--- RAW DATA Enclosed Below ---

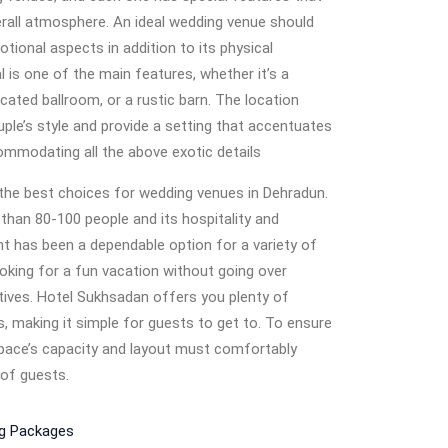
erall atmosphere. An ideal wedding venue should
tional aspects in addition to its physical
l is one of the main features, whether it’s a
cated ballroom, or a rustic barn. The location
le’s style and provide a setting that accentuates
ommodating all the above exotic details
the best choices for wedding venues in Dehradun.
an 80-100 people and its hospitality and
 has been a dependable option for a variety of
looking for a fun vacation without going over
ives. Hotel Sukhsadan offers you plenty of
s, making it simple for guests to get to. To ensure
pace’s capacity and layout must comfortably
of guests.
ng Packages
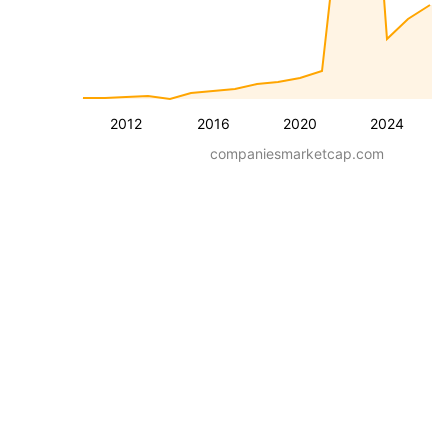
2012
2016
2020
2024
companiesmarketcap.com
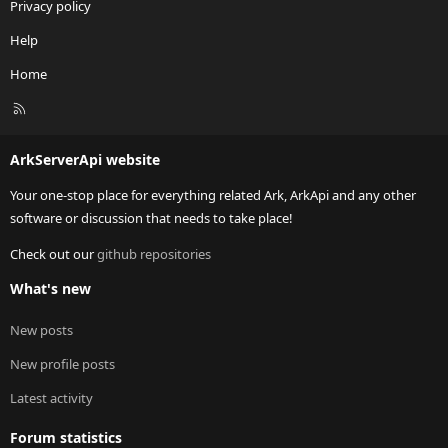
Privacy policy
Help
Home
R
S
S
ArkServerApi website
Your one-stop place for everything related Ark, ArkApi and any other
software or discussion that needs to take place!
Check out our
github repositories
What's new
New posts
New profile posts
Latest activity
Forum statistics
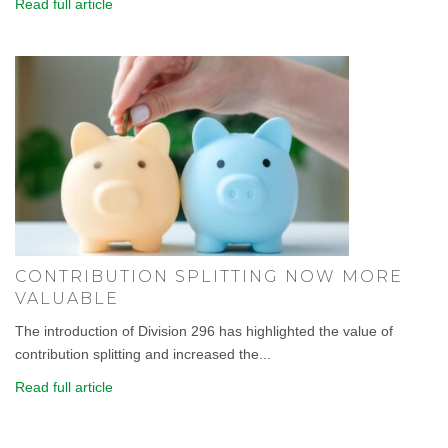
Read full article
CONTRIBUTION SPLITTING NOW MORE
VALUABLE
The introduction of Division 296 has highlighted the value of
contribution splitting and increased the...
Read full article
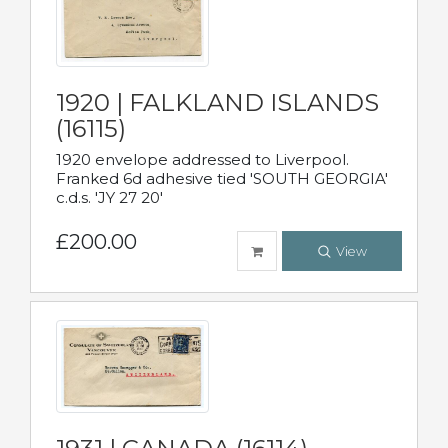
1920 | FALKLAND ISLANDS
(16115)
1920 envelope addressed to Liverpool.
Franked 6d adhesive tied 'SOUTH GEORGIA'
c.d.s. 'JY 27 20'
£200.00
View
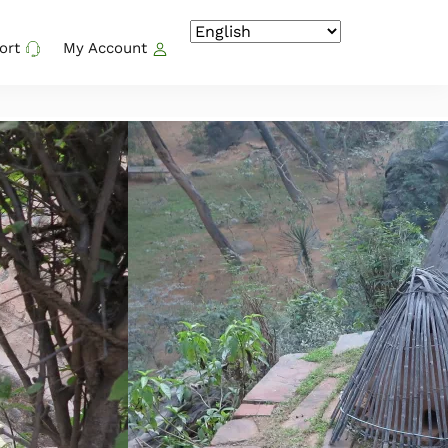
ort
My Account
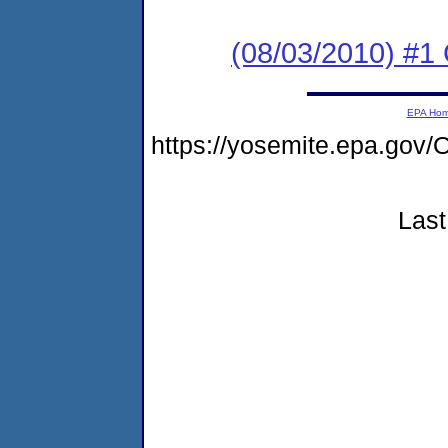
(08/03/2010) #
EPA Ho
https://yosemite.epa.g
Last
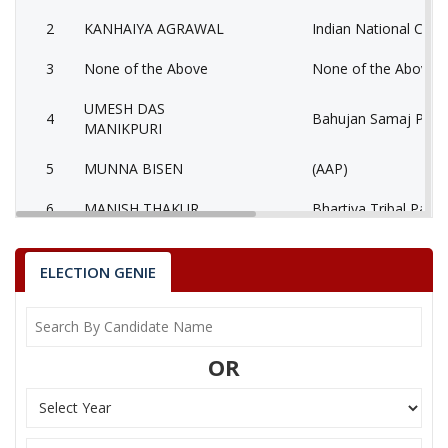
2
KANHAIYA AGRAWAL
Indian National Cong
3
None of the Above
None of the Above 
UMESH DAS
4
Bahujan Samaj Party
MANIKPURI
5
MUNNA BISEN
(AAP)
6
MANISH THAKUR
Bhartiya Tribal Party
AATMADAS
7
Rashtriya Jansabha P
MAHESHWARI
ELECTION GENIE
MUKESH KUMAR
8
Ambedkarite Party of
LOKHANDE
OR
9
MANISH SHRIVASTAV
Independent (IND)
10
RESHAM LAL JANGDE
Shiv Sena (SS)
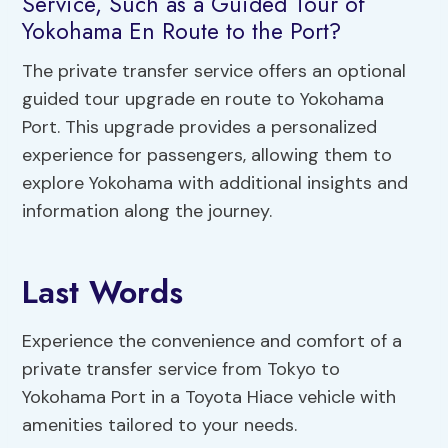
Service, Such as a Guided Tour of
Yokohama En Route to the Port?
The private transfer service offers an optional
guided tour upgrade en route to Yokohama
Port. This upgrade provides a personalized
experience for passengers, allowing them to
explore Yokohama with additional insights and
information along the journey.
Last Words
Experience the convenience and comfort of a
private transfer service from Tokyo to
Yokohama Port in a Toyota Hiace vehicle with
amenities tailored to your needs.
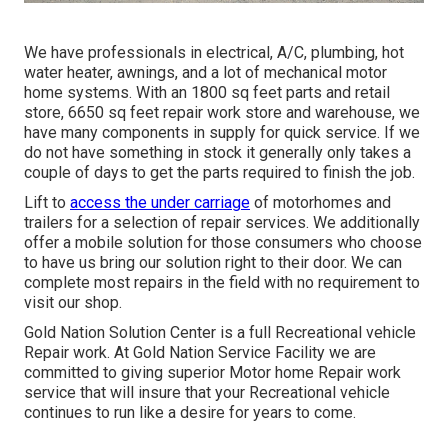
We have professionals in electrical, A/C, plumbing, hot
water heater, awnings, and a lot of mechanical motor
home systems. With an 1800 sq feet parts and retail
store, 6650 sq feet repair work store and warehouse, we
have many components in supply for quick service. If we
do not have something in stock it generally only takes a
couple of days to get the parts required to finish the job.
Lift to
access the under carriage
of motorhomes and
trailers for a selection of repair services. We additionally
offer a mobile solution for those consumers who choose
to have us bring our solution right to their door. We can
complete most repairs in the field with no requirement to
visit our shop.
Gold Nation Solution Center is a full Recreational vehicle
Repair work. At Gold Nation Service Facility we are
committed to giving superior Motor home Repair work
service that will insure that your Recreational vehicle
continues to run like a desire for years to come.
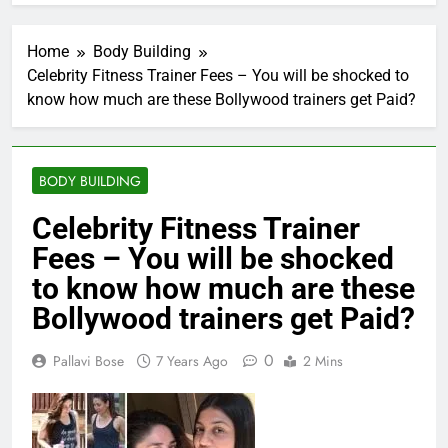
Home
Body Building
Celebrity Fitness Trainer Fees – You will be shocked to
know how much are these Bollywood trainers get Paid?
BODY BUILDING
Celebrity Fitness Trainer
Fees – You will be shocked
to know how much are these
Bollywood trainers get Paid?
0
Pallavi Bose
7 Years Ago
2 Mins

--- End of Enclosed RAW DATA ---

▶ [WHAT YOU WILL DO]:
Lines from the entries that contain the word "Bollywood" are what the answer must hold.

▶ [ANSWER TO THIS EXERCISE]:
know how much are these Bollywood trainers get Paid?
Bollywood trainers get Paid?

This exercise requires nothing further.